■ Directions
Below are records; reply with nothing but the number of lines in them that contain "column".
□ □ □
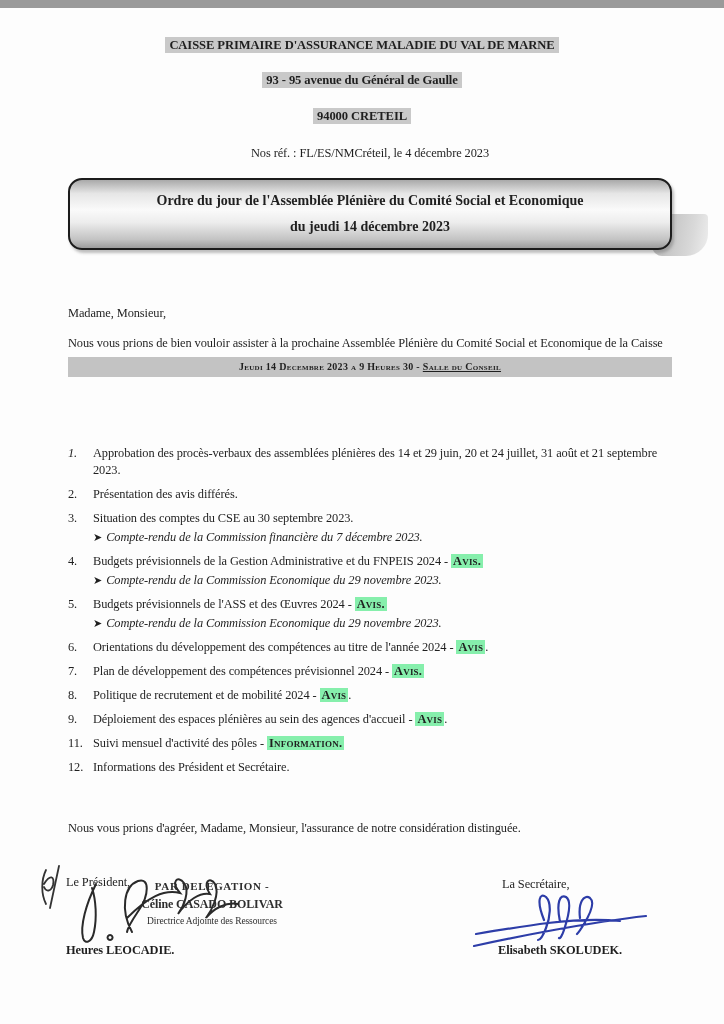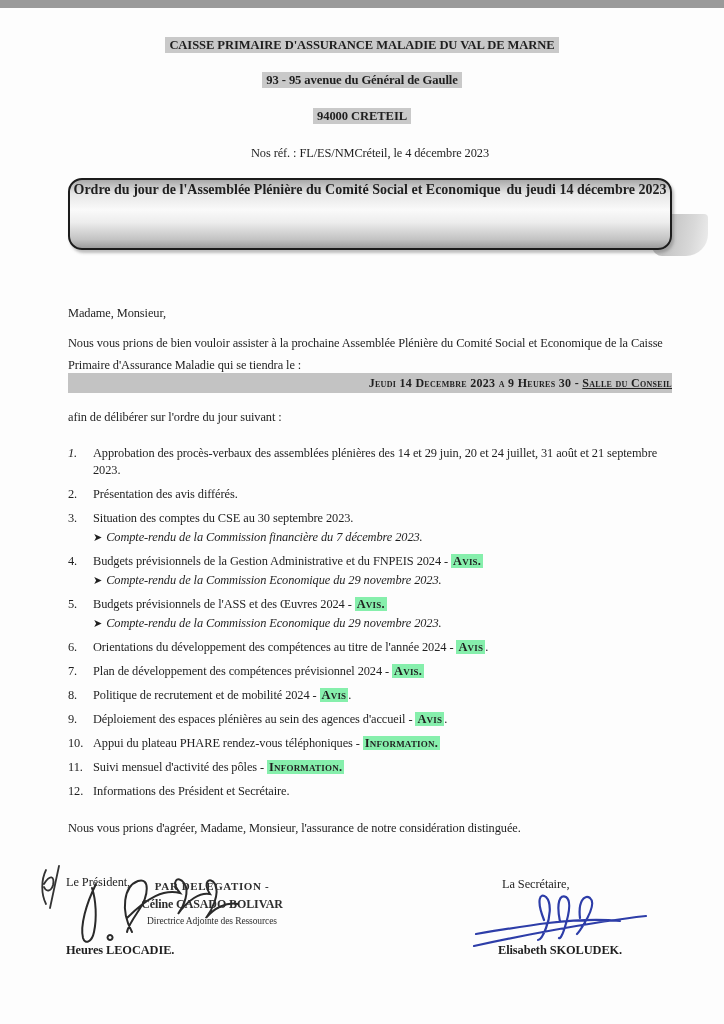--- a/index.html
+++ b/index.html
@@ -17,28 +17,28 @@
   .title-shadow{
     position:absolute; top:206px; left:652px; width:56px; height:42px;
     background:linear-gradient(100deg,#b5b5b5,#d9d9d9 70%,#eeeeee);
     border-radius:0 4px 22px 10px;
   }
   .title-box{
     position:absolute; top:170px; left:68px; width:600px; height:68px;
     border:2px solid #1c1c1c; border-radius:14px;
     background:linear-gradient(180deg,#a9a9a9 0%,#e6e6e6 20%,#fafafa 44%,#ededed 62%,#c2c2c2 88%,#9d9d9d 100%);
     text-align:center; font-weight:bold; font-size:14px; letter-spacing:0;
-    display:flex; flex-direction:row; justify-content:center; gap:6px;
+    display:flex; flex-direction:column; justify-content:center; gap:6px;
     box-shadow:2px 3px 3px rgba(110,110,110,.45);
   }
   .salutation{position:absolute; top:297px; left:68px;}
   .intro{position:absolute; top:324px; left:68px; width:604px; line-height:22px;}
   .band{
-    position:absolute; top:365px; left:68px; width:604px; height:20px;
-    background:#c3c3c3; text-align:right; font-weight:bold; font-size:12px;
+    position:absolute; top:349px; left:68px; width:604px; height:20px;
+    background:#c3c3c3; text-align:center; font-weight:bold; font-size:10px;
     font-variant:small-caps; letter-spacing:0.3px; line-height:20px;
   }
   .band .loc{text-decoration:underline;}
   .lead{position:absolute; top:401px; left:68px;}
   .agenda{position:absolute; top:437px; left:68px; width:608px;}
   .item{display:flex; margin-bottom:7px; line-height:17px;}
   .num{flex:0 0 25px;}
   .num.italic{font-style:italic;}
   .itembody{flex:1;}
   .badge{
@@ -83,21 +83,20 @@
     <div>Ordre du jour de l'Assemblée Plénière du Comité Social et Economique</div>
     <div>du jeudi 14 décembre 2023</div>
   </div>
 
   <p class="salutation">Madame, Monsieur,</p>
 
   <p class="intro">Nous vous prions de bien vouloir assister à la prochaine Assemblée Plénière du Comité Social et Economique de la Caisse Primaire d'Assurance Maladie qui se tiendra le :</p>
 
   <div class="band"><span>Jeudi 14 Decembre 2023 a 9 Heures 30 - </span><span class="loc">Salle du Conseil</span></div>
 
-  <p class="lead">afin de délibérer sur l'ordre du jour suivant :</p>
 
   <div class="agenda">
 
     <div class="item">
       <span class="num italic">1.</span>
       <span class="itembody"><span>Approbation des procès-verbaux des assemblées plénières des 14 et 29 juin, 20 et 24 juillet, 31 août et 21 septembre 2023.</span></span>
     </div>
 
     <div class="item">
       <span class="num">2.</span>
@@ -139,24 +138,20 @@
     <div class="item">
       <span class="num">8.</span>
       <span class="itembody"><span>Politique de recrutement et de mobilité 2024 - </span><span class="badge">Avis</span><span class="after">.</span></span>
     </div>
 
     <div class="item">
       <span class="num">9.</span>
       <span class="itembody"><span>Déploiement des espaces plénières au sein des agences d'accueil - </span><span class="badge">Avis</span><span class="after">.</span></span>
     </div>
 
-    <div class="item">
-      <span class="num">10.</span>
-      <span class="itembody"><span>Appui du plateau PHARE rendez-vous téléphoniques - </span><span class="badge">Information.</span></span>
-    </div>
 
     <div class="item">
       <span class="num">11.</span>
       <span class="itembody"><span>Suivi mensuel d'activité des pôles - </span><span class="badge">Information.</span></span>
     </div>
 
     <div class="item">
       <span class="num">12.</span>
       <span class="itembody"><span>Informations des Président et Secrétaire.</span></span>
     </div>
□ □ □
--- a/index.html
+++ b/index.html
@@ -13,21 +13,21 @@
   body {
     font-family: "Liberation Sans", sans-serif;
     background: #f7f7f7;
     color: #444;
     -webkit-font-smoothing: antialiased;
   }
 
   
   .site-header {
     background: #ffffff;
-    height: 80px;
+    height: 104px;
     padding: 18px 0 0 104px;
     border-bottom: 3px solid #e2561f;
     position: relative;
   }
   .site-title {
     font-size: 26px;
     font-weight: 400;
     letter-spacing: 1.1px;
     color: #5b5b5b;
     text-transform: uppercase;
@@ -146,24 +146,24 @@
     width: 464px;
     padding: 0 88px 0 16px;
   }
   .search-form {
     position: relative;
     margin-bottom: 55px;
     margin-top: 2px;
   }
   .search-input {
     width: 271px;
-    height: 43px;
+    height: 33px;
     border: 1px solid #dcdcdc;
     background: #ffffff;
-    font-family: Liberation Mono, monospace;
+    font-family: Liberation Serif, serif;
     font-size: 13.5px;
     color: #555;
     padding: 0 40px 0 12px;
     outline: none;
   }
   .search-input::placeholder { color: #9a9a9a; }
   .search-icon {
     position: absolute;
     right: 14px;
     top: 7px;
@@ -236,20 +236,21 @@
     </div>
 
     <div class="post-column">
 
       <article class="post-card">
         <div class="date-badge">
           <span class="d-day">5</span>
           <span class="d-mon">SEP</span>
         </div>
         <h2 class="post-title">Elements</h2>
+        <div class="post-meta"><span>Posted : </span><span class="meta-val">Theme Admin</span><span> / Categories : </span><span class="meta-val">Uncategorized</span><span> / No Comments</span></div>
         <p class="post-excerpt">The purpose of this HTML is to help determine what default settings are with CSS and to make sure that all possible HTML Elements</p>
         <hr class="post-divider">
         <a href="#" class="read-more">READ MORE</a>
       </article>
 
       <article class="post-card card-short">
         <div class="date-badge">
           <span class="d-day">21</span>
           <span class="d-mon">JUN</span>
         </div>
□ □ □
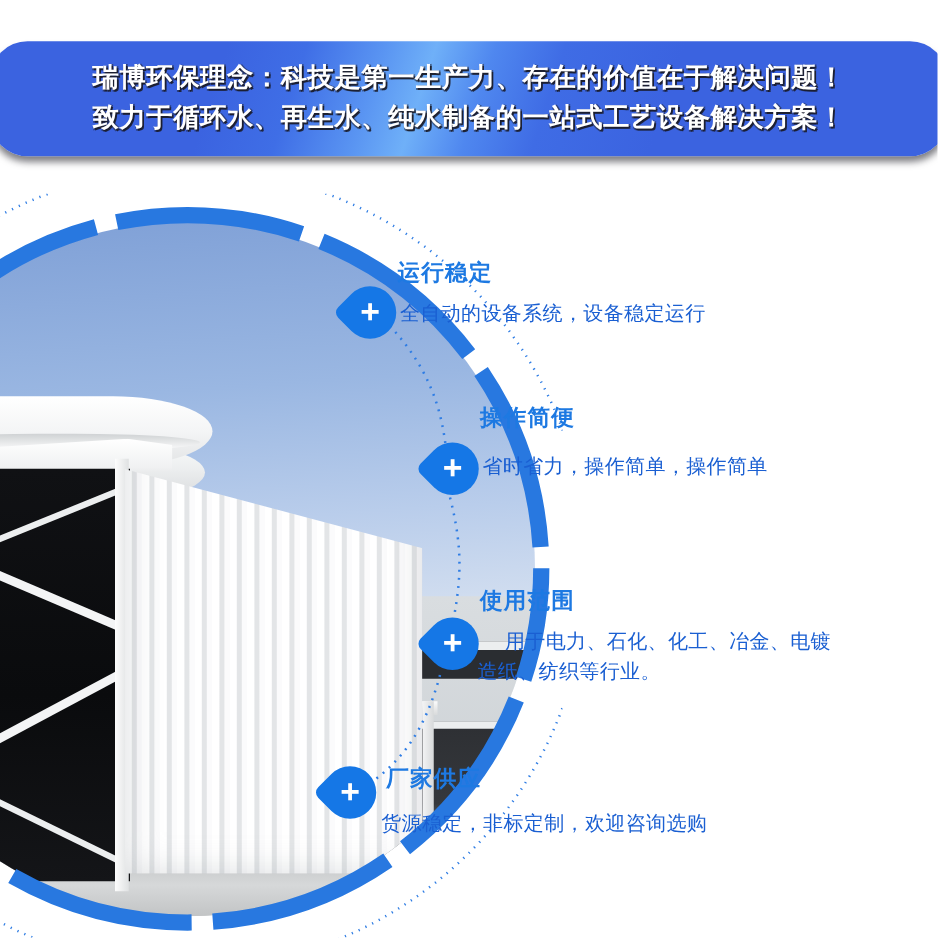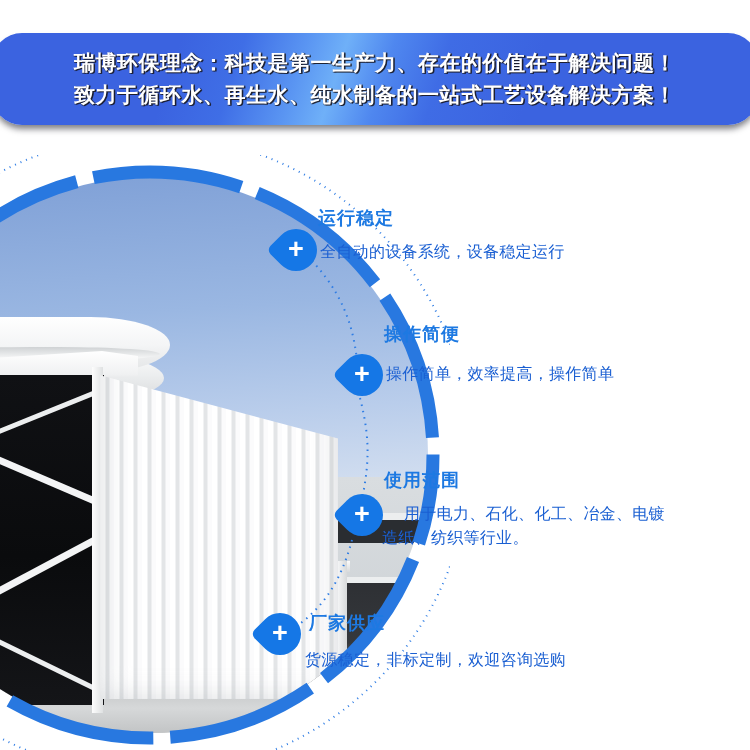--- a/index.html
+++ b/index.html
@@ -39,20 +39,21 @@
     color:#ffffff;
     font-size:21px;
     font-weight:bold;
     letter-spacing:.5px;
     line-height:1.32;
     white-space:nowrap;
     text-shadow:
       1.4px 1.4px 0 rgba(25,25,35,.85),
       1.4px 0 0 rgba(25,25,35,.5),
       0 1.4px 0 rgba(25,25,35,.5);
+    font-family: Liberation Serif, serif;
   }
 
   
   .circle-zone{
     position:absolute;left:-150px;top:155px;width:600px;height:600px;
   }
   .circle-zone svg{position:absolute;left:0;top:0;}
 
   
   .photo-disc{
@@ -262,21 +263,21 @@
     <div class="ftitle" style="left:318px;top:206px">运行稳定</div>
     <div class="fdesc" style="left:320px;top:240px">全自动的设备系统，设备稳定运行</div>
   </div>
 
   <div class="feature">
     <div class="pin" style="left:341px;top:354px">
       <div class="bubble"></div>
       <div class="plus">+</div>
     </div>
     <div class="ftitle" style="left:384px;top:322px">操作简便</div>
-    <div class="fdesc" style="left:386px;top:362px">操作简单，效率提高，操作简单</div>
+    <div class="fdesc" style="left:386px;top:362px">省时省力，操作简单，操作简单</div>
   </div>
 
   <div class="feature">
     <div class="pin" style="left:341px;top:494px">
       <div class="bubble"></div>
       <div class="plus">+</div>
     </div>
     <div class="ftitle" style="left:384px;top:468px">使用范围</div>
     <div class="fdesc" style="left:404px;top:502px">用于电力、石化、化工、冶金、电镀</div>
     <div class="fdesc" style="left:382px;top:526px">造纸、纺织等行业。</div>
□ □ □
■ Solution to the problem
2